Unceasingly, for the last 2 months, Nick flaming Knowles has been the most popular search term that has brought people to my blog. Him. Him off the BBC. Him with the stubble and slightly bouffant hair and nasally bloke-next-door voice. Him.
I only wrote about him once. Once! One post out of 839 (and counting)! And even then it was just a joke about not being able to trust your average Mr Builder these days.
I’ve written about Dr Alice Roberts countless times. Worshipped at the shrines of both Keeley Hawes and Katie McGrath. And though these worthy beauties feature in my blog stats regularly they are completely unable to remove Mr Knowles – the average Midland dinner ladies’ choice of beefcake – from the number one spot.
Now I realize I may be doing Mr Knowles’s fan-base a huge disservice here. They may come from areas other than the Midlands. They may not all be dinner ladies. Indeed some of them may be retired. But I do find it difficult – nay impossible – to visualize anyone else avidly searching every day for news and piccies of Mr Knowles on Google.
Supermodels? Yeah, right. Like they can even spell ‘Nick’.
Checkout girls? Why would they bother when they have ex-crim store detectives to ogle all day?
Power dressing cut-throat business women working in the City? Surely Nick Hewer is all the Nick they’ll ever need?

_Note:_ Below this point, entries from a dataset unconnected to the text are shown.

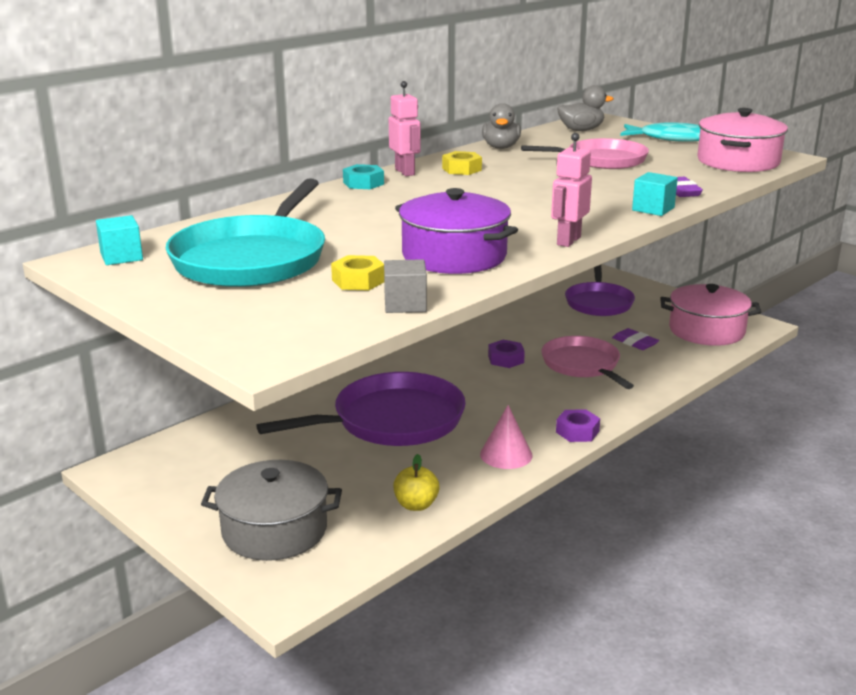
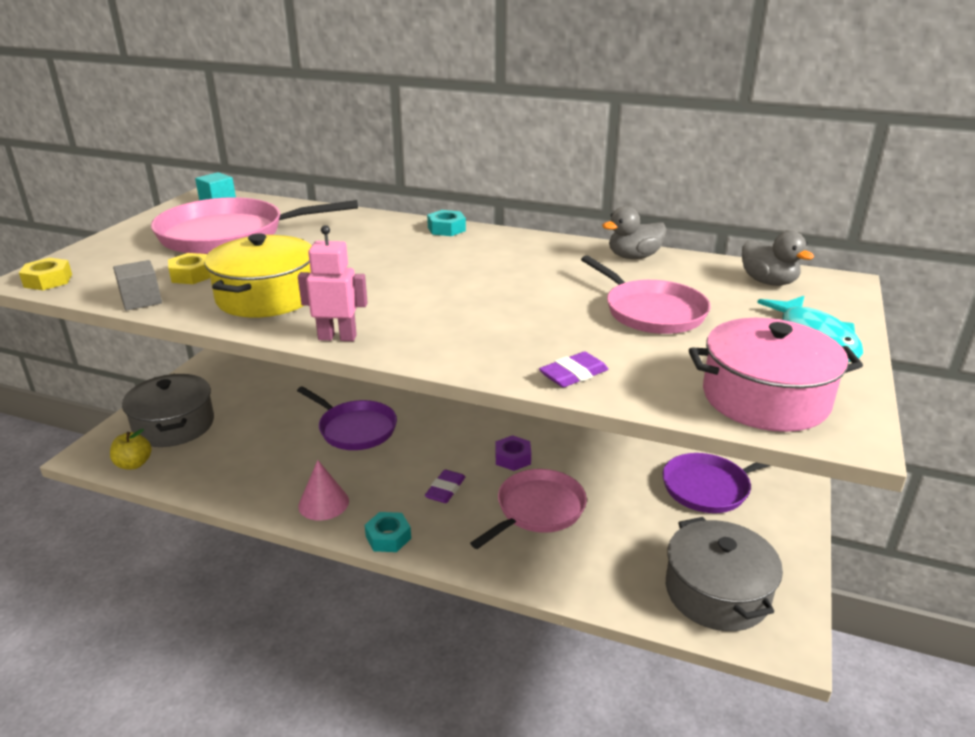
camera: 65 degrees right, 5 degrees up
turquoise pan [166,178,325,287] -> pink pan [151,197,358,254]
purple pan [256,372,466,446] -> purple pan [297,386,397,450], size x0.67
pink robot [389,81,421,176] -> none
yellow apple [393,454,440,511] -> yellow apple moved to [110,429,152,470]
purple pot [395,188,518,274] -> yellow pot [204,233,312,318]
yellow nut [442,151,482,175] -> yellow nut moved to [19,258,72,290]
purple nut [556,409,600,442] -> turquoise nut [365,512,411,552]
purple eraser [612,328,659,350] -> purple eraser moved to [425,470,465,503]
turquoise cube [632,172,678,216] -> none
pink pot [660,284,761,346] -> grey pot [666,517,783,631]

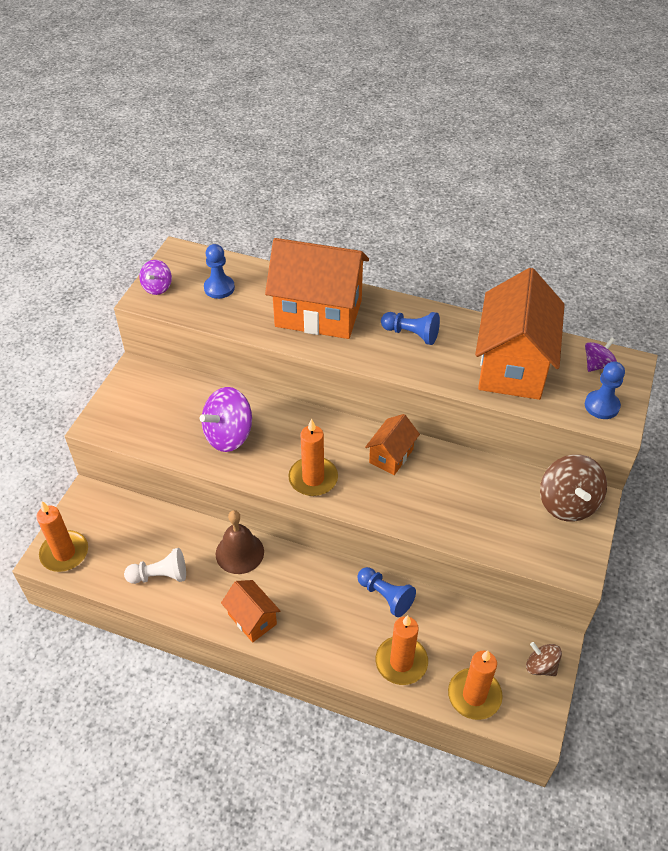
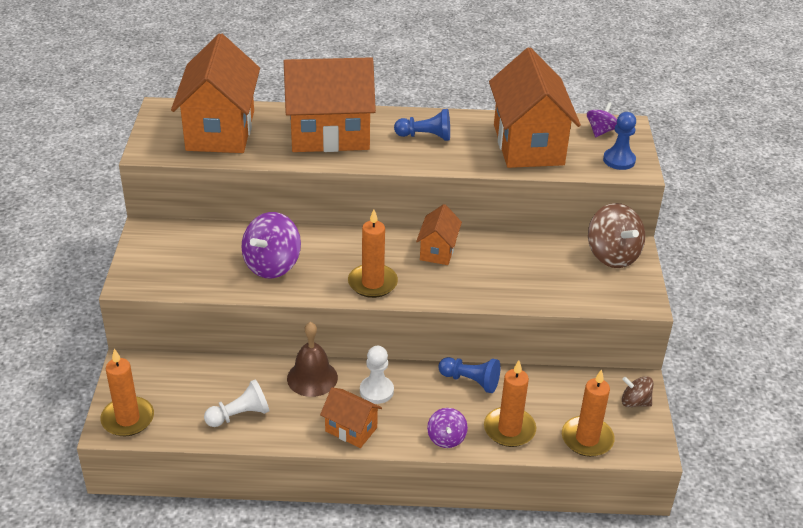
camera: 20 degrees left, 10 degrees down
purple spinning top [139,260,172,295] -> purple spinning top moved to [427,408,468,448]
blue pawn [204,244,235,299] -> orange house [171,33,260,153]
none -> white pawn [360,346,394,404]

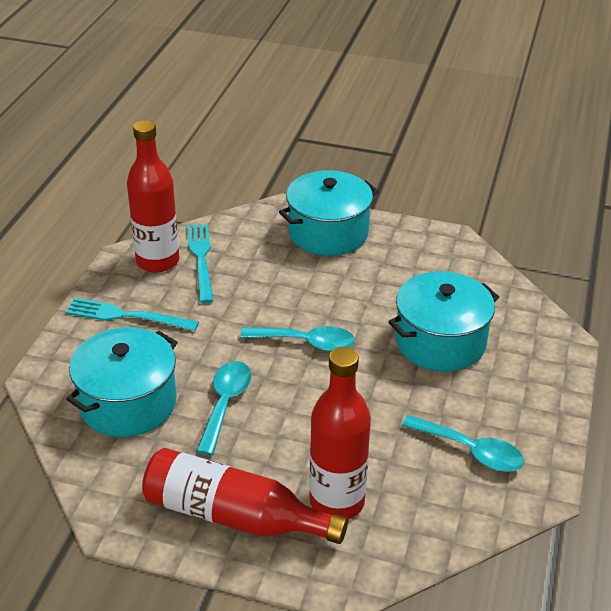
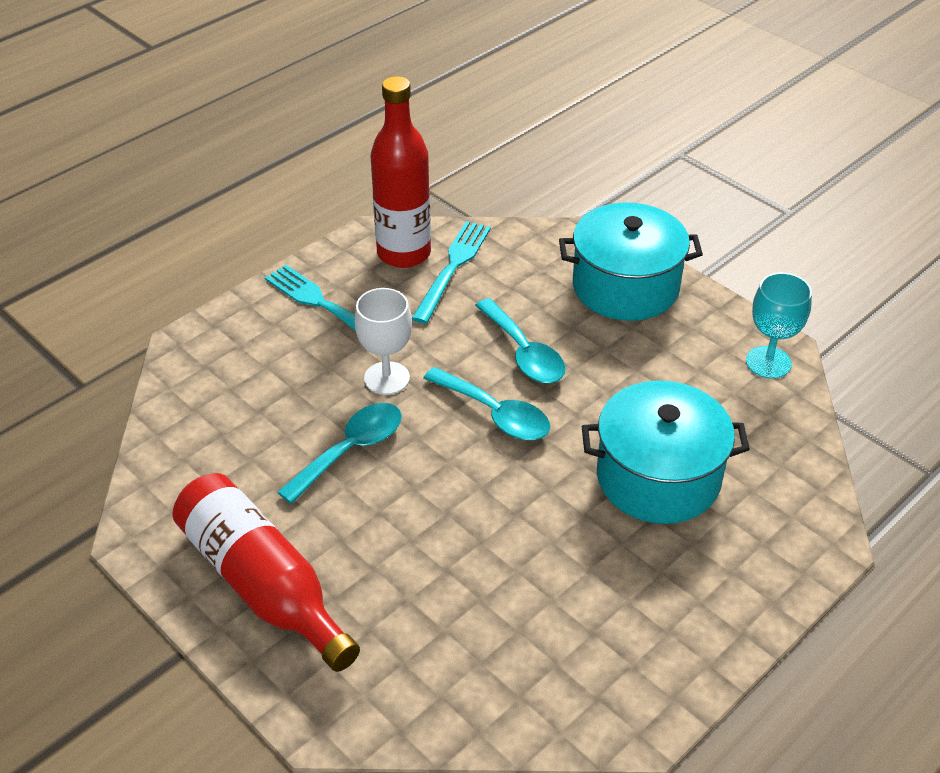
camera: 30 degrees right, 5 degrees up
turquoise pot [66,327,178,437] -> none
red bottle [309,347,371,519] -> none
turquoise spoon [402,415,524,472] -> turquoise spoon moved to [475,298,565,383]
none -> white goblet [354,288,412,395]
none -> turquoise goblet [746,272,812,379]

So am I missing a trick here? Does Nick Knowles have a massive gay following that I don’t know about? (Hell, why would I know about that? Don’t look at me like that; I think you’ll find that everyone rates ABBA these days.)
Is my Blog unwittingly providing a service for gender and sexual equality?
Hmm. Now I could actually live with that.
I may even get into the ol’ DIY business myself if it drives a few more hits my way.
But I draw the line at singing Gloria Gaynor’s greatest hits wearing nothing but dungarees and holding a dripping paintbrush, OK?
Don’t get any ideas.
And that includes you too, Mr Knowles.